• _WHAT NEEDS TO BE DONE_
Copy the entries below with "collection date" replaced by "date collected" and nothing else changed. Leave the pictures out.

• _MATERIALS PROVIDED_
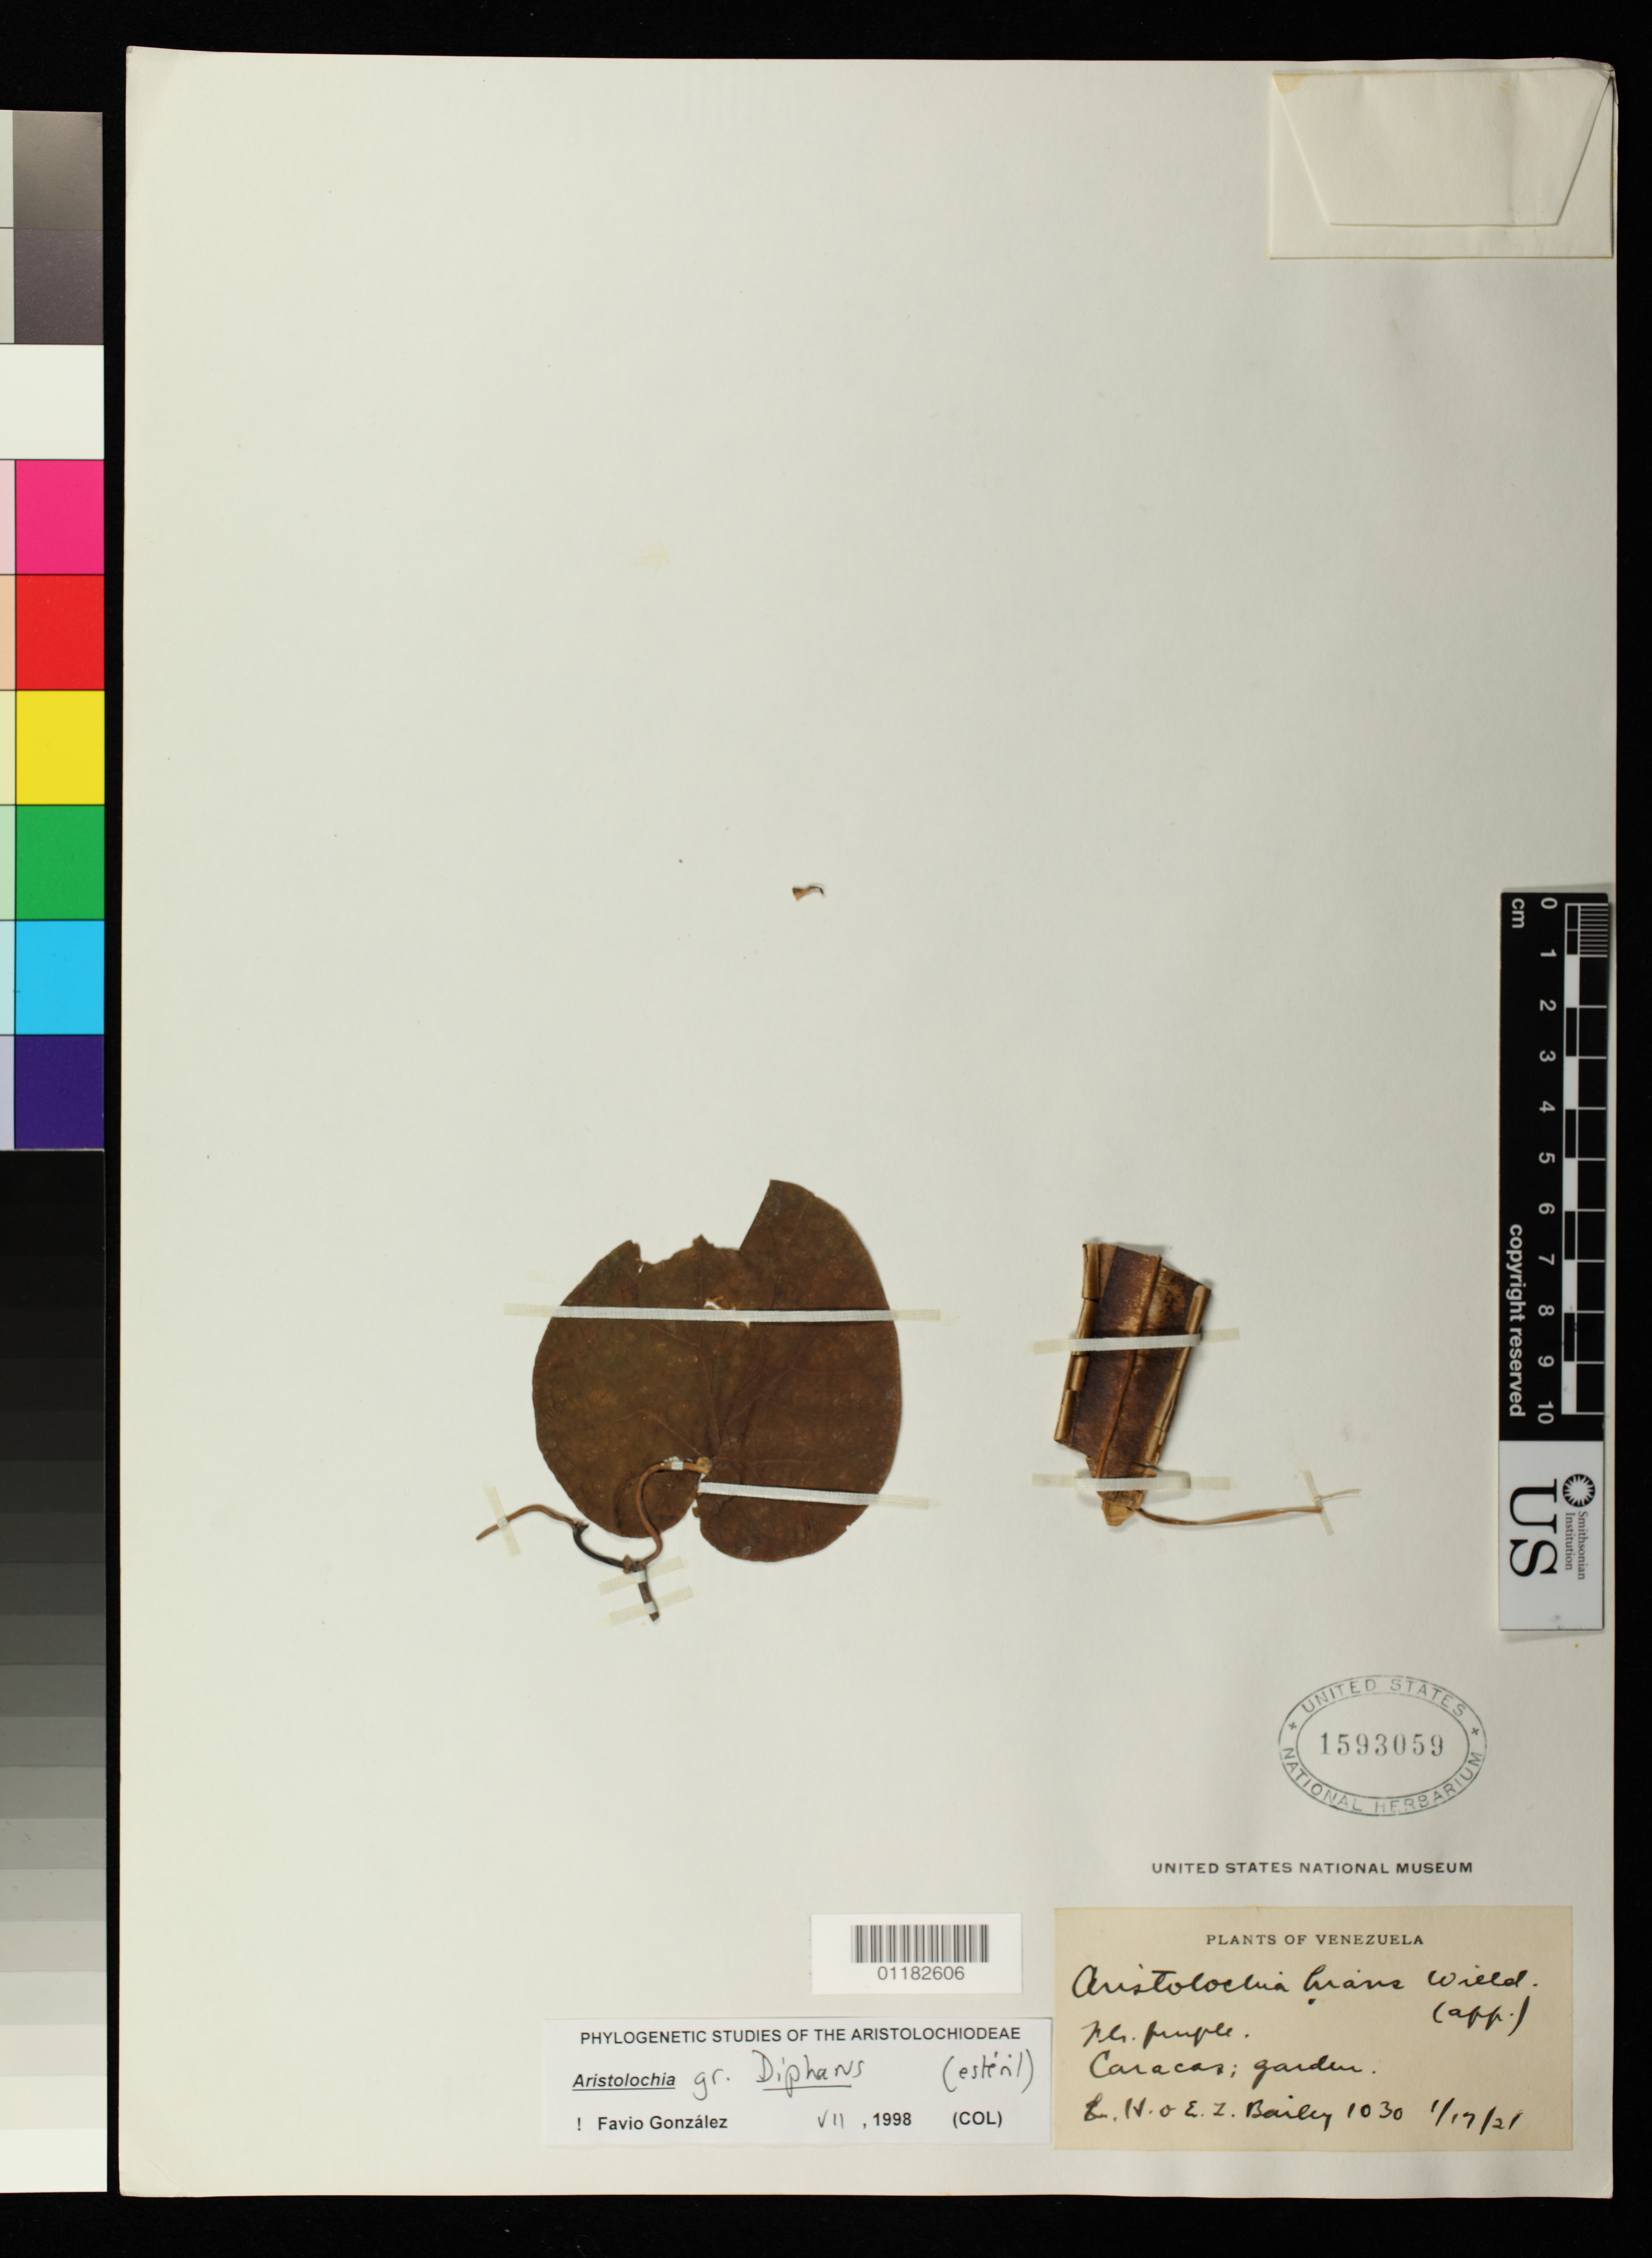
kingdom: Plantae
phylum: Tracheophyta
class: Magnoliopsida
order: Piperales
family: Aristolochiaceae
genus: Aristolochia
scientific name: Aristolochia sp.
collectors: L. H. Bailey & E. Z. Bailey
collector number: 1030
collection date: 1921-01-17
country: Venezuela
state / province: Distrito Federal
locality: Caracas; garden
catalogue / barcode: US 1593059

• _THE ANSWER_
kingdom: Plantae
phylum: Tracheophyta
class: Magnoliopsida
order: Piperales
family: Aristolochiaceae
genus: Aristolochia
scientific name: Aristolochia sp.
collectors: L. H. Bailey & E. Z. Bailey
collector number: 1030
date collected: 1921-01-17
country: Venezuela
state / province: Distrito Federal
locality: Caracas; garden
catalogue / barcode: US 1593059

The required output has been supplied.